Abstract

Patients with neuromuscular diseases (NMD) present with disease-specific muscle weakness and fatigue and are largely sedentary and deconditioned. This sedentary lifestyle leads to additional weakness, fatigue and loss of function. This deconditioning cycle results in reduced cardiorespiratory fitness (CRF), which is strongly related to increased risk for cardiovascular and pulmonary diseases (e.g. hypertension, diabetes mellitus, coronary artery disease, chronic obstructive pulmonary disease). These largely preventable diseases are the leading causes of morbidity and mortality for those with and without NMD. The gold standard for the assessment of CRF is peak oxygen consumption (peak VO2), assessed with cardiopulmonary exercise testing (CPX). Several small studies have suggested a role for CPX for patients with NMD, who present with hyperventilatory and hypercirculatory patterns, but with inconsistent results. We performed CPX in 37 patients with NMD and 8 controls using a Keiser wheelchair accessible total body trainer and a CosMed K5 wearable metabolic system.
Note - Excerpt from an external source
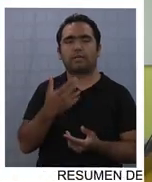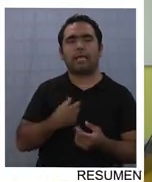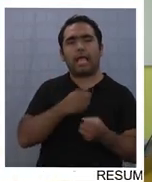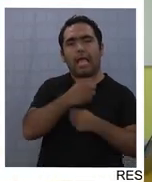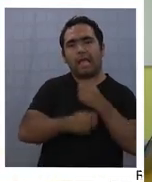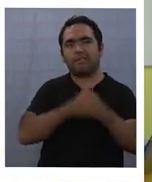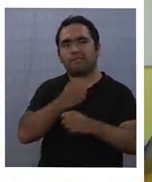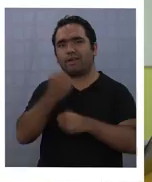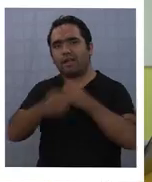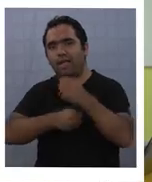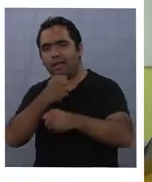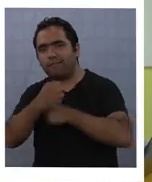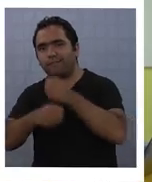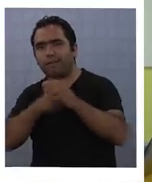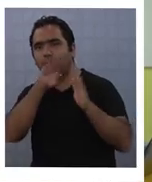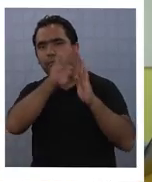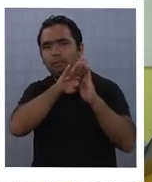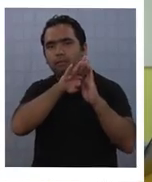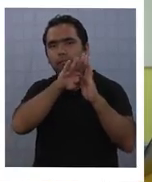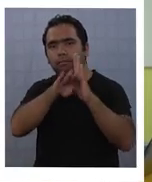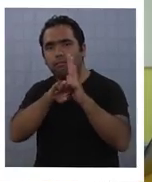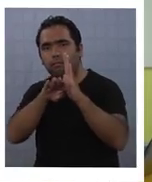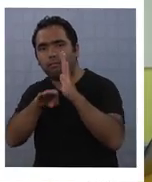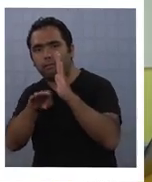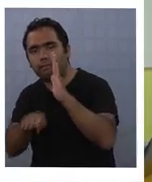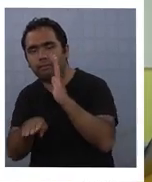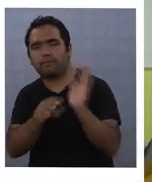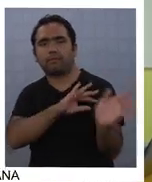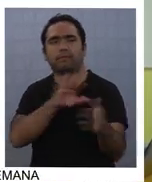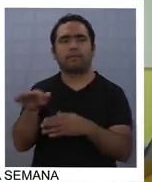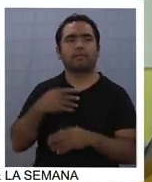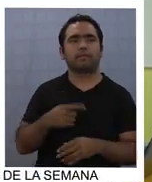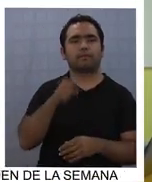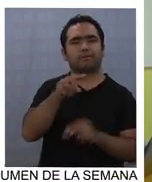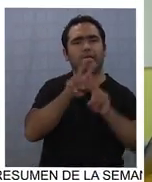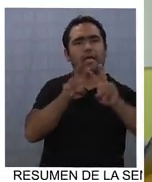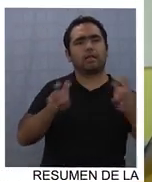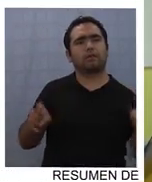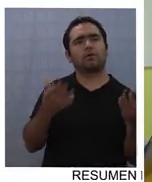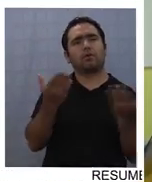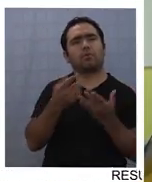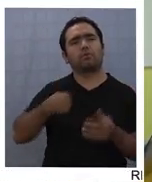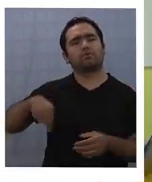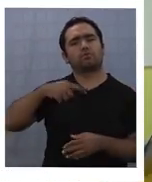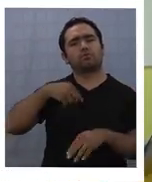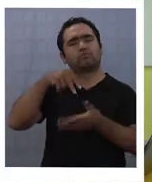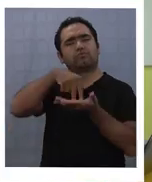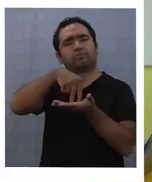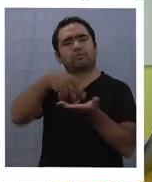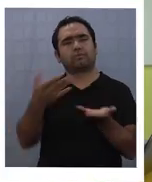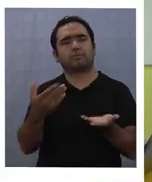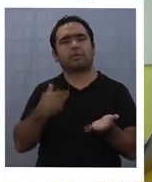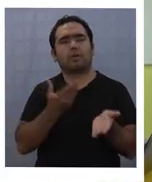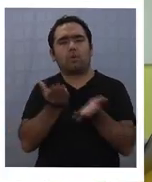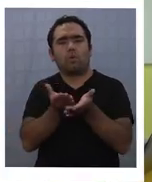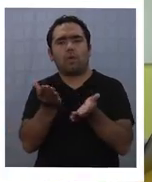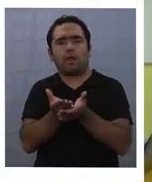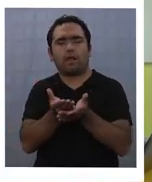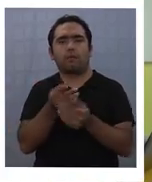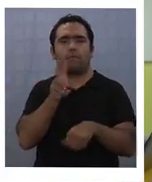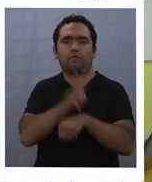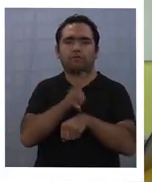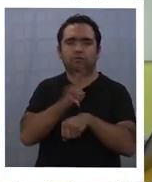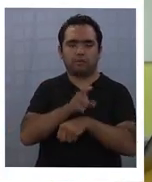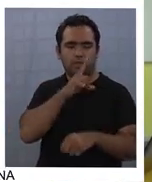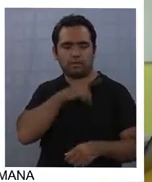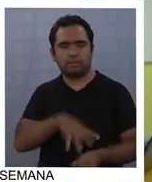pero la verdad es que nosotros, no puedo abstraerme yo del análisis respecto a la posición que tenemos con nosotros, como colegio y como profesores de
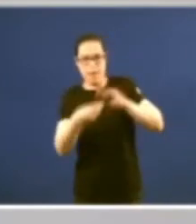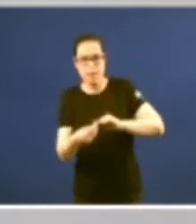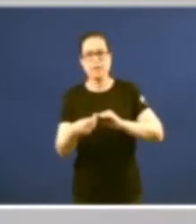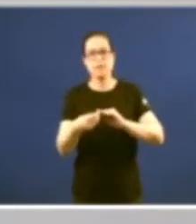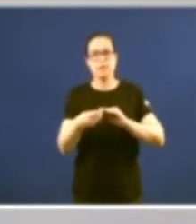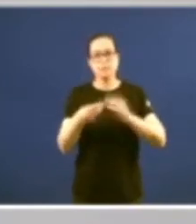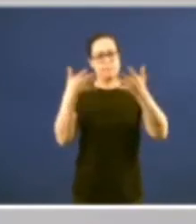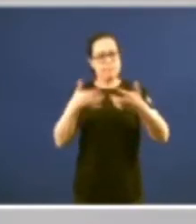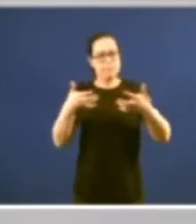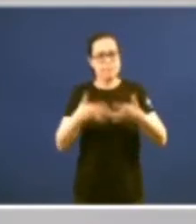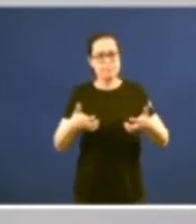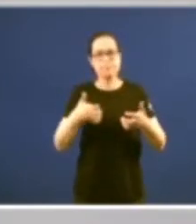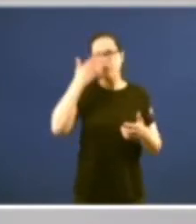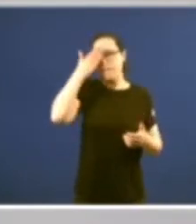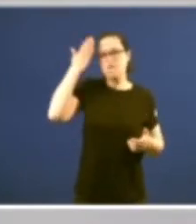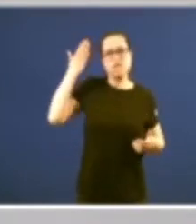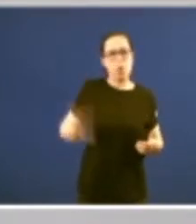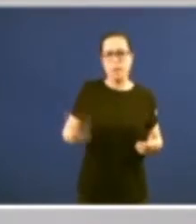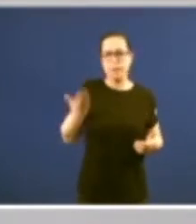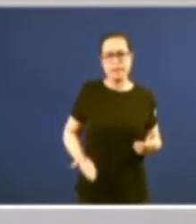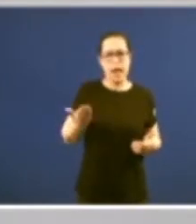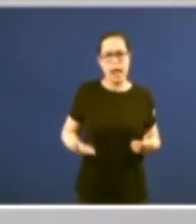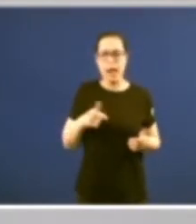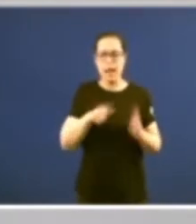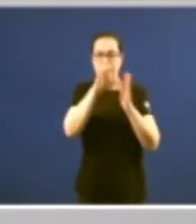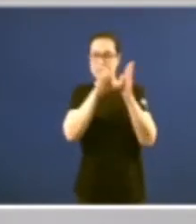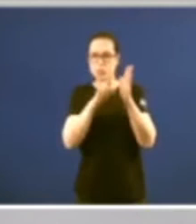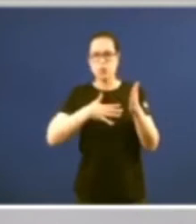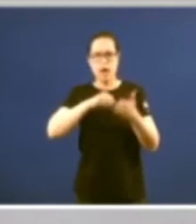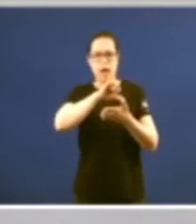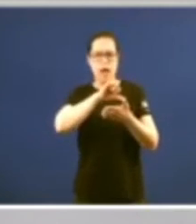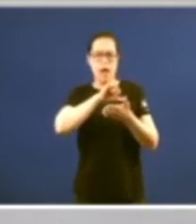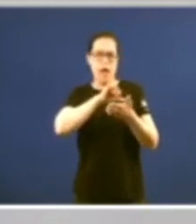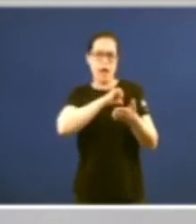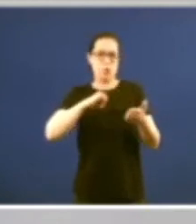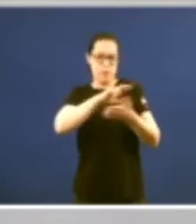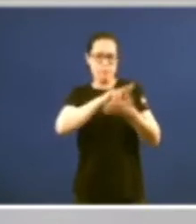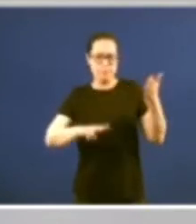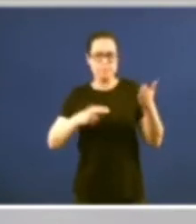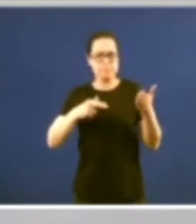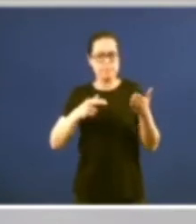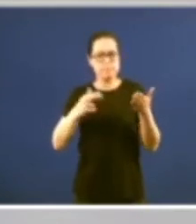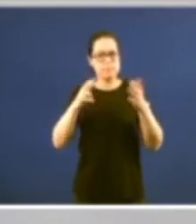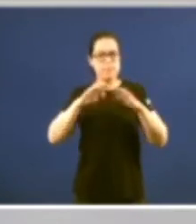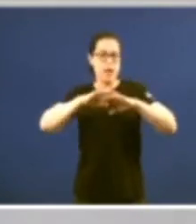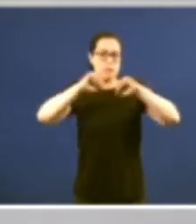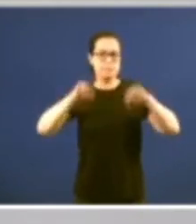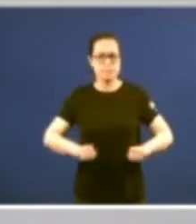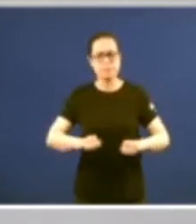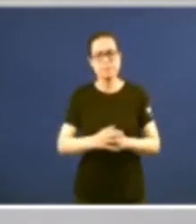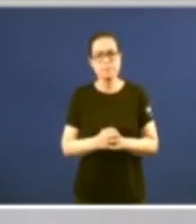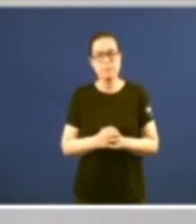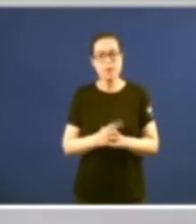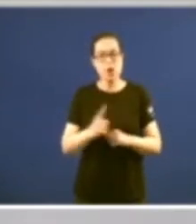una fundamental consideración en el Estatuto de Autonomía de Galicia en la medida en que los poderes públicos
We were able to perform high quality CPX by both subjective and objective measures. Compared to controls, individuals with NMD presented with reduced exercise performance as measured by peak wattage and peak VO2. Disturbed hemodynamic and ventilatory patterns were noted, with borderline chronotropic incompetence and low O2 pulse, early and marked ventilatory inefficiency and severely reduced oxygen uptake efficiency slope and a high proportion of patients displaying exercise oscillatory breathing. Importantly, we observed that relative effort as illustrated by equivalent RPE and RER was not significantly different than controls. Our data illustrate that high quality CPX can be conducted in this population and suggest that performing CPX in patients with NMD will reveal distinct physiological profiles that may lead to a better understanding of cardiopulmonary and metabolic pathology in these individuals.